_Dataset records_.

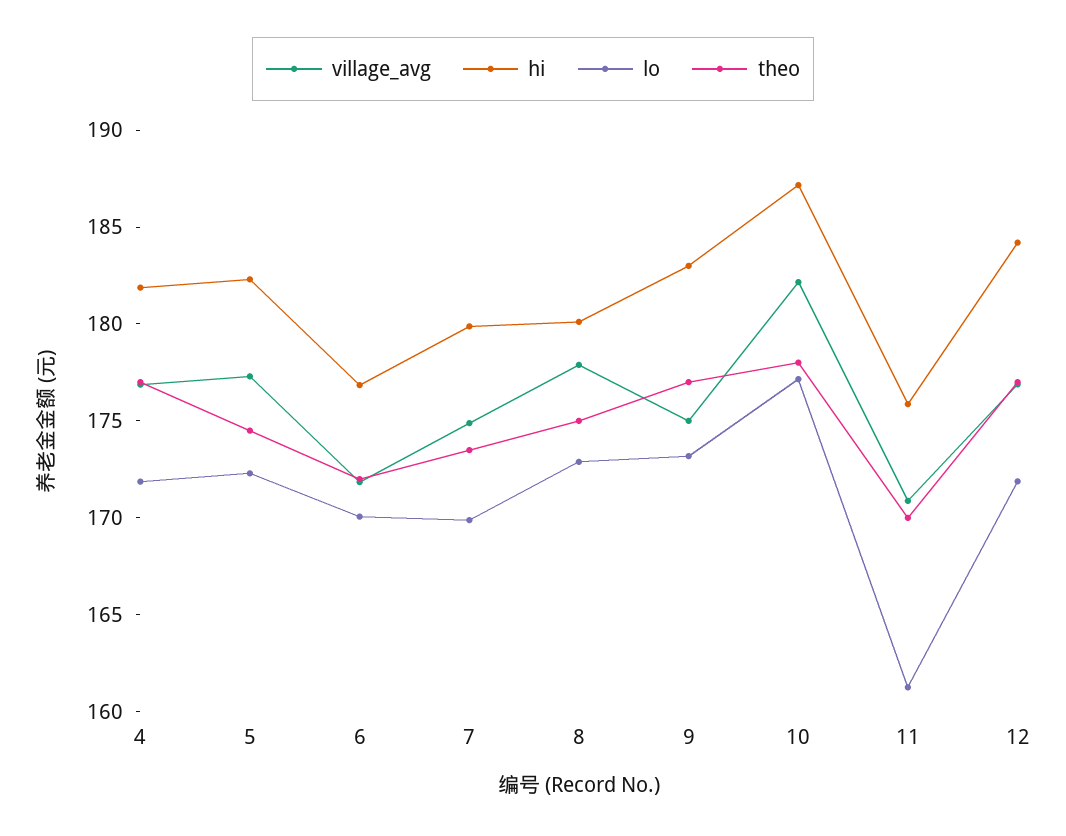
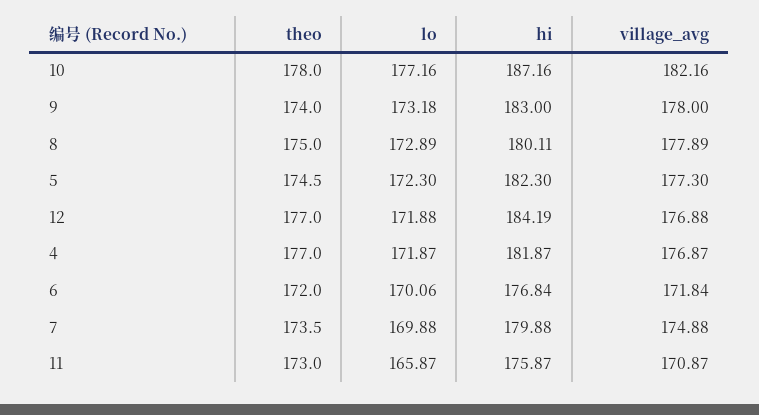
  {
    "village_avg": {
      "4": 176.87,
      "5": 177.3,
      "6": 171.84,
      "7": 174.88,
      "8": 177.89,
-     "9": 175,
+     "9": 178,
      "10": 182.16,
      "11": 170.87,
      "12": 176.88
    },
    "hi": {
      "4": 181.87,
      "5": 182.3,
      "6": 176.84,
      "7": 179.88,
      "8": 180.11,
      "9": 183,
      "10": 187.16,
      "11": 175.87,
      "12": 184.19
    },
    "lo": {
      "4": 171.87,
      "5": 172.3,
      "6": 170.06,
      "7": 169.88,
      "8": 172.89,
      "9": 173.18,
      "10": 177.16,
-     "11": 161,
+     "11": 165.87,
      "12": 171.88
    },
    "theo": {
      "4": 177,
      "5": 174.5,
      "6": 172,
      "7": 173.5,
      "8": 175,
-     "9": 177,
+     "9": 174,
      "10": 178,
-     "11": 170,
+     "11": 173,
      "12": 177
    }
  }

_Requirement_. Please output all of the entries above exactly, but without any picture.

_Result for this exercise_.
  {
    "village_avg": {
      "4": 176.87,
      "5": 177.3,
      "6": 171.84,
      "7": 174.88,
      "8": 177.89,
-     "9": 175,
+     "9": 178,
      "10": 182.16,
      "11": 170.87,
      "12": 176.88
    },
    "hi": {
      "4": 181.87,
      "5": 182.3,
      "6": 176.84,
      "7": 179.88,
      "8": 180.11,
      "9": 183,
      "10": 187.16,
      "11": 175.87,
      "12": 184.19
    },
    "lo": {
      "4": 171.87,
      "5": 172.3,
      "6": 170.06,
      "7": 169.88,
      "8": 172.89,
      "9": 173.18,
      "10": 177.16,
-     "11": 161,
+     "11": 165.87,
      "12": 171.88
    },
    "theo": {
      "4": 177,
      "5": 174.5,
      "6": 172,
      "7": 173.5,
      "8": 175,
-     "9": 177,
+     "9": 174,
      "10": 178,
-     "11": 170,
+     "11": 173,
      "12": 177
    }
  }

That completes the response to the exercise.